The Mortgage Holding Corporation, a Corporation, O. Falk and Ernest Berger, Appellants, v. Joseph P. Summy, and Margaret Summy, Appellees.
    
    Opinion filed May 23, 1929.
   On Petition for Re-i-iearing.

Buford, J.

In this case petition for re-hearing calls our attention to the fact that in the opinion it is stated. ‘1 The stock was delivered to the appellees at that place”, meaning at the office of the corporation in Hillsborough County; and also that the opinion further states that, ‘ ‘ There is no evidence in the record that the appellant, The Mortgage Holding Corporation, at any time offered to deliver any of its capital stock * * * except-in Hillsborough County,” and that these two statements in the opinion are not in accord with the record.
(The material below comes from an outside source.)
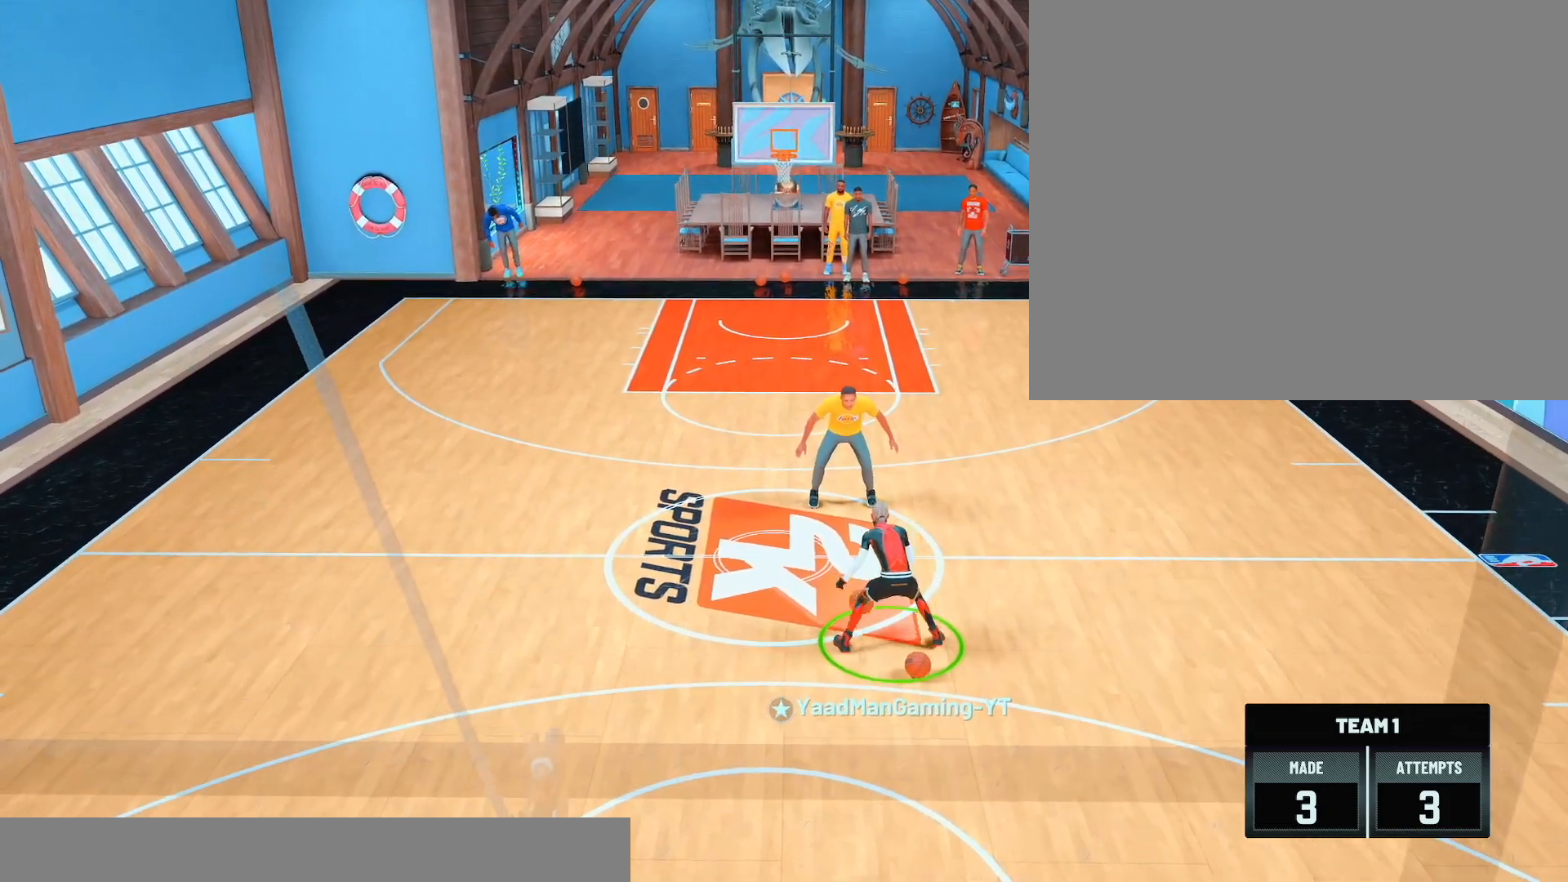
{"buttons": [], "left_stick": "center", "right_stick": "center", "events": [[267, "right_stick", "up-left"], [350, "right_stick", "center"]]}
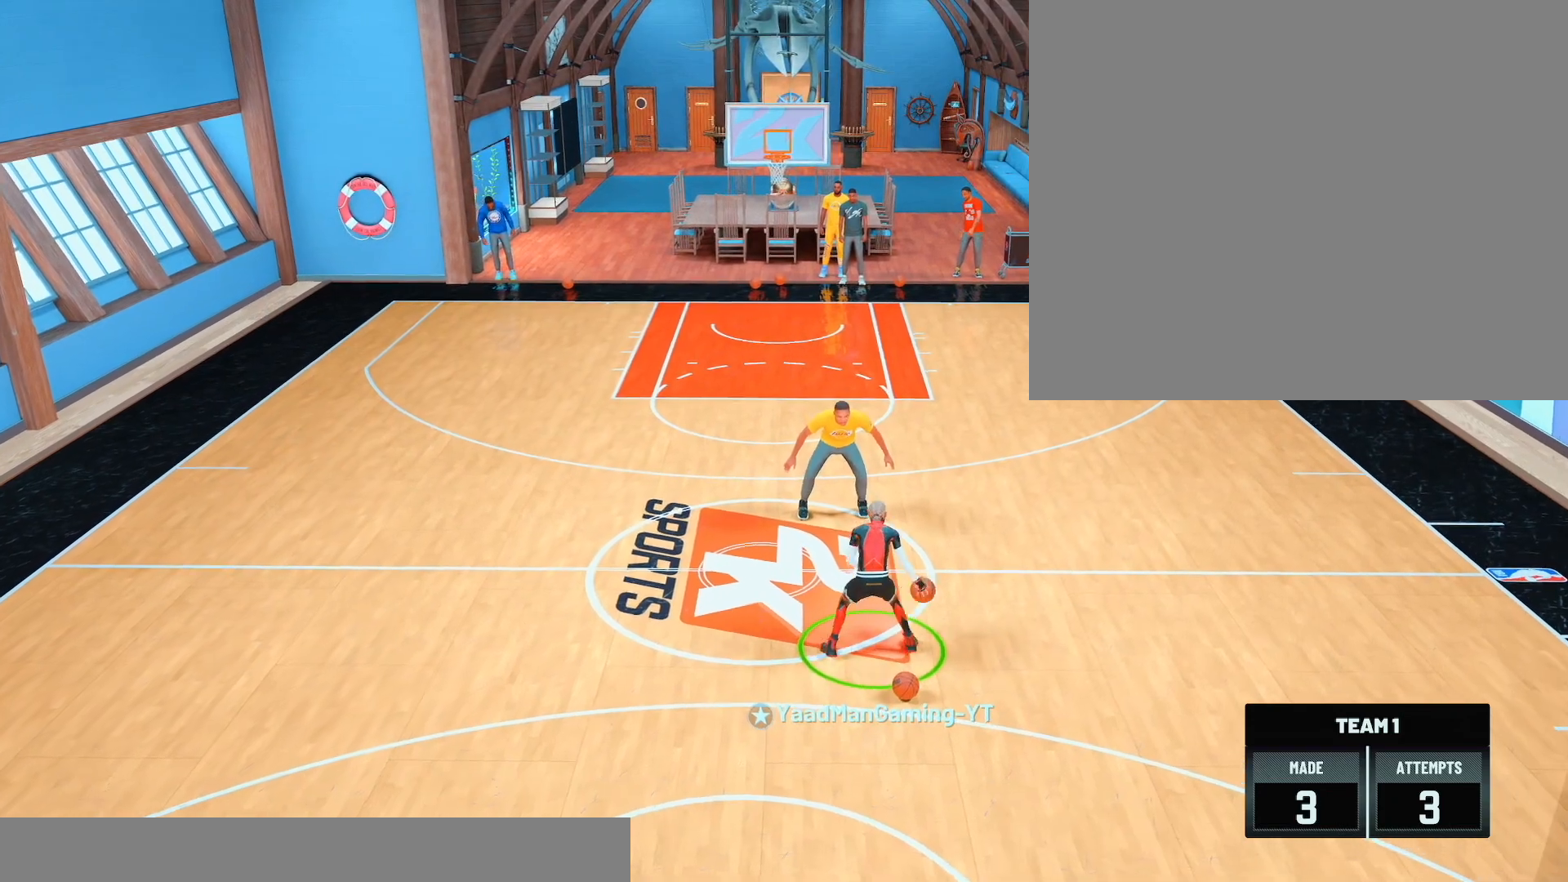
{"buttons": [], "left_stick": "center", "right_stick": "center", "events": [[367, "right_stick", "up-right"], [450, "right_stick", "center"]]}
Upon an inspection of the record on pages referred to by counsel in petition for rehearing, we find that the contention made is correct.

The certificates of stock were delivered in Pinellas County, but they were so delivered in that County after the purchase and sale had been entirely closed in Hillsborough County. After the sale had been consummated in Hills-borough County and after the elapse of several months, while the certificates were being held, prepared in the manner directed by the purchaser, the purchaser sought to rescind the purchase and for the purpose of determining what should be done an officer of the corporation went with the purchaser and the then owner of the certificates of stock, to the office of the purchaser’s attorney in Clear-water, in Pinellas County, and there the purchaser and the officer of the corporation explained in detail the transactions between the parties, exhibited the evidence of the purchase and sale of the stock, and the purchaser’s attorney then and there advised the purchaser in effect that he had bought and paid for the stock and would have to accept the certificates, and, thereupon the certificates were delivered to him. These facts do not change the status or the rights of the parties, and, therefore, the petition for re-hearing is denied.

Whitfield, Ellis and Brown, J. J., concur.